**ACTIVITY 1:** Quote the passage on sleep-time compute, beginning at the words "Between active tasks, there" and stopping after the words "slower for it.".

**DOCUMENT SEGMENT:**
== Segment start ==
Shifting consolidation to idle time is the same move, for the same reason. The system acts during the day and learns at night, and neither gets in the other's way. The work stays fast because the learning waited for a quiet moment.

Process it while nothing is happening

Between active tasks, there is compute sitting idle and no user waiting on it. That is when sleep-time compute runs. It takes the raw activity from recent work and consolidates it into structured knowledge, the procedural notes, the corrections, the recurring patterns, written back into the context layer where future agents will find them.

The work that would have cost latency in the hot path costs nothing on idle cycles, and it improves every retrieval that comes after. Tomorrow's tasks are faster and better because of processing that ran on time no one was using. Nothing today was slower for it.

Make it concrete. While building an earnings deck, an agent leaves a raw trail: the files it opened, the chart it drew, and an expert's correction that the numbers should be adjusted EBITDA and the waterfall should run quarter over quarter. Raw, that is a few hundred lines of event log, useless to the next agent as it stands. Sleep-time compute reads it and writes one durable note into the account's context: this account uses adjusted EBITDA, waterfalls run quarter over quarter. The next agent reads the note in a sentence, not the log in a thousand lines.

What the pipeline does

Concretely, the consolidation is a pipeline. Raw events are distilled into candidate observations. Signal is extracted from the noise, the recurring correction kept, the one-off discarded. And the kept signal is written into the context store as structured, retrievable knowledge that the next agent reads at the right moment.

Raw work events
traces, corrections, observations
Distill
raw to candidate notes
Extract signal
keep recurring, drop one-off
Curate into .context
structured, retrievable
Generator proposes, Reflector critiques, Curator writes. Runs on idle compute, in org, team, and individual tiers.
Sleep-time compute turns the raw exhaust of work into structured context, off the hot path, while no user is waiting.

It runs in tiers, org, team, and individual, concurrently, because what a whole organization should learn and what one person's assistant should learn are different consolidations. A pattern that belongs to everyone is written high in the tree; a preference that belongs to one person stays with them.

Generator, Reflector, Curator

The heart of it is a loop borrowed from recent research. A Generator proposes updates to the context from the new activity. A Reflector critiques them, asking whether a proposed lesson is real, consistent with what is already known, and worth keeping. A Curator decides what actually gets written, incrementally, into the store.

The point of the loop is restraint. Naively appending everything an agent noticed would bloat the context with noise and contradictions, and a noisy context retrieves worse, not better. The Generator, Reflector, and Curator cycle is what keeps the layer growing in signal rather than in volume. The goal is not a bigger store. It is a sharper one.
== Segment end ==
**Extracted records:**
== Segment start ==
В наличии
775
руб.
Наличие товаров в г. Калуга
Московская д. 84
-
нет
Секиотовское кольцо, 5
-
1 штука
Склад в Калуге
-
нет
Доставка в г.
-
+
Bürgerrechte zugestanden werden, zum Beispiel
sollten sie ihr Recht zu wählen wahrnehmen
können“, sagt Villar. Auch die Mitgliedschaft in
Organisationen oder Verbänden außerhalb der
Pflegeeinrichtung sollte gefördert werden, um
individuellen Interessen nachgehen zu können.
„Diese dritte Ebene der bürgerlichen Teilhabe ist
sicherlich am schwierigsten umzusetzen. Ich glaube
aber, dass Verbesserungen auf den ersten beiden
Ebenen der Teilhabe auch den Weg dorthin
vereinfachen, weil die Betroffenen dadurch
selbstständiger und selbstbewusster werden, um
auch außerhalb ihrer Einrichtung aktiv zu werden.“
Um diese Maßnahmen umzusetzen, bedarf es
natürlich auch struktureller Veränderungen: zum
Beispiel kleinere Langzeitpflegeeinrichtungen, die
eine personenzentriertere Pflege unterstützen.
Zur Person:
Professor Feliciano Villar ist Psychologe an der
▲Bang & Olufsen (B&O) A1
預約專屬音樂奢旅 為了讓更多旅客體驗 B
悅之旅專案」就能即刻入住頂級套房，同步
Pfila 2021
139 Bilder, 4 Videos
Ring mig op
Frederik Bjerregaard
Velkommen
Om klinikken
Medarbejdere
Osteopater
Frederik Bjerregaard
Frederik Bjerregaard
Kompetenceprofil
== Segment end ==
== Segment start ==
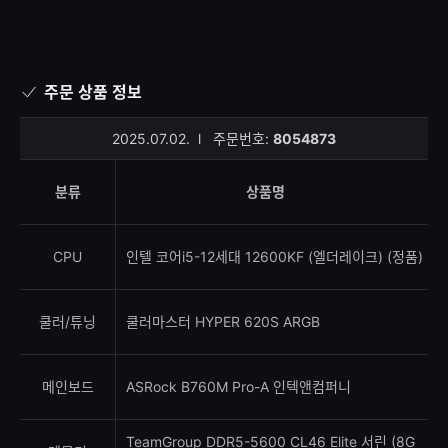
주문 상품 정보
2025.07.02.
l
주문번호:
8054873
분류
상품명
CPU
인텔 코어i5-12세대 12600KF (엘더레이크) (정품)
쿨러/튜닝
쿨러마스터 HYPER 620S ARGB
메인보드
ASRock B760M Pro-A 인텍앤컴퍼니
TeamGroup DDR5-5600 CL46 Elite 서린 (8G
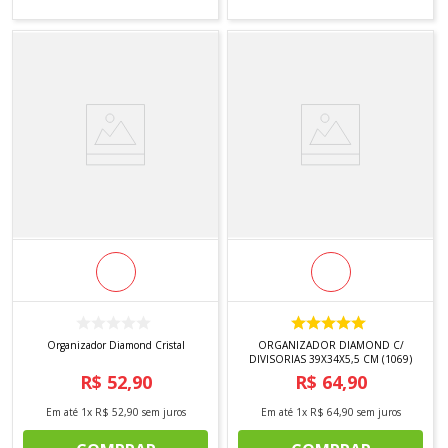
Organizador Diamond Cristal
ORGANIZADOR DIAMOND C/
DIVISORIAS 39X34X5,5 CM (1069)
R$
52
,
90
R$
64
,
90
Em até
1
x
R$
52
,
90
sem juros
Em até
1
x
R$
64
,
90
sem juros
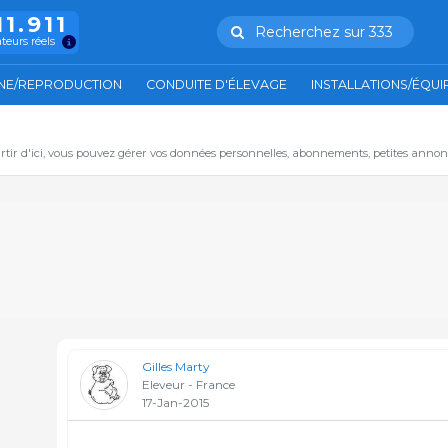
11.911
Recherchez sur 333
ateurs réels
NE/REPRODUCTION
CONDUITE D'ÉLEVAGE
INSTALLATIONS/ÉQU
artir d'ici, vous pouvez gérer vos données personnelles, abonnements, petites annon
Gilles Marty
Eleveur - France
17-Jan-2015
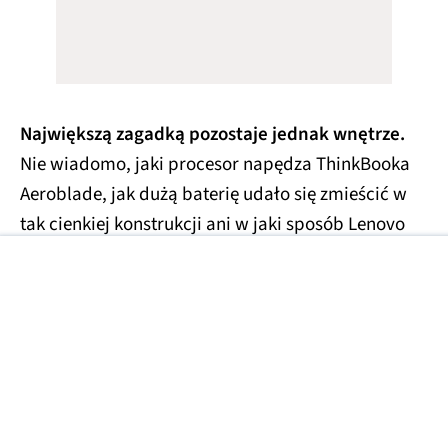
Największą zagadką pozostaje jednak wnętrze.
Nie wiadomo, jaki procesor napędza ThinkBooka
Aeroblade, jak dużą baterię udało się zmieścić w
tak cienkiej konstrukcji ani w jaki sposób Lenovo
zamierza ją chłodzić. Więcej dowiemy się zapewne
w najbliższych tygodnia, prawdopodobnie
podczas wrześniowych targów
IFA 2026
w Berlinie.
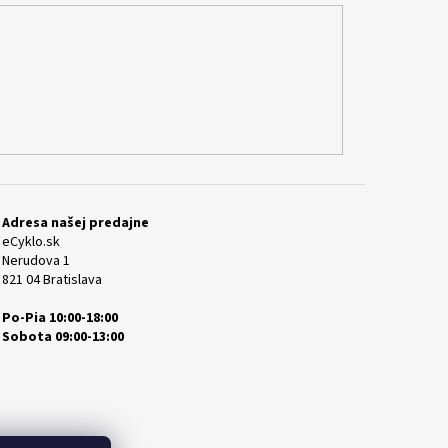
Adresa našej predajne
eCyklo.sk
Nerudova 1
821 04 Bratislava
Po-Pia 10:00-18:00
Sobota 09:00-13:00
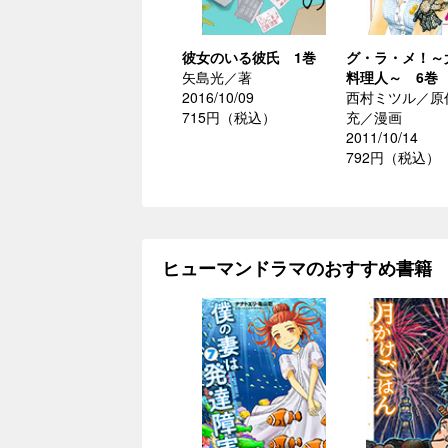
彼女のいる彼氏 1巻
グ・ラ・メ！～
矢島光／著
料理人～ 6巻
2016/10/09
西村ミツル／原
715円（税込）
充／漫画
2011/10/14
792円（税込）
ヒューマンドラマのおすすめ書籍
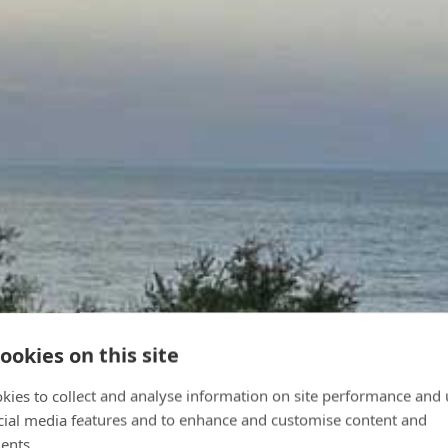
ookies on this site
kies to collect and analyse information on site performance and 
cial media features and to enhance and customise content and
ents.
== Segment end ==
**ACTIVITY 2:** Print the lines of the records above, beginning at the line that has "Organizador Diamond Cristal" and stopping after the line that has "17-Jan-2015". Leave out the picture markers.

**RESULT 1:**
Between active tasks, there is compute sitting idle and no user waiting on it. That is when sleep-time compute runs. It takes the raw activity from recent work and consolidates it into structured knowledge, the procedural notes, the corrections, the recurring patterns, written back into the context layer where future agents will find them.

The work that would have cost latency in the hot path costs nothing on idle cycles, and it improves every retrieval that comes after. Tomorrow's tasks are faster and better because of processing that ran on time no one was using. Nothing today was slower for it.

**RESULT 2:**
Organizador Diamond Cristal
ORGANIZADOR DIAMOND C/
DIVISORIAS 39X34X5,5 CM (1069)
R$
52
,
90
R$
64
,
90
Em até
1
x
R$
52
,
90
sem juros
Em até
1
x
R$
64
,
90
sem juros
11.911
Recherchez sur 333
ateurs réels
NE/REPRODUCTION
CONDUITE D'ÉLEVAGE
INSTALLATIONS/ÉQU
artir d'ici, vous pouvez gérer vos données personnelles, abonnements, petites annon
Gilles Marty
Eleveur - France
17-Jan-2015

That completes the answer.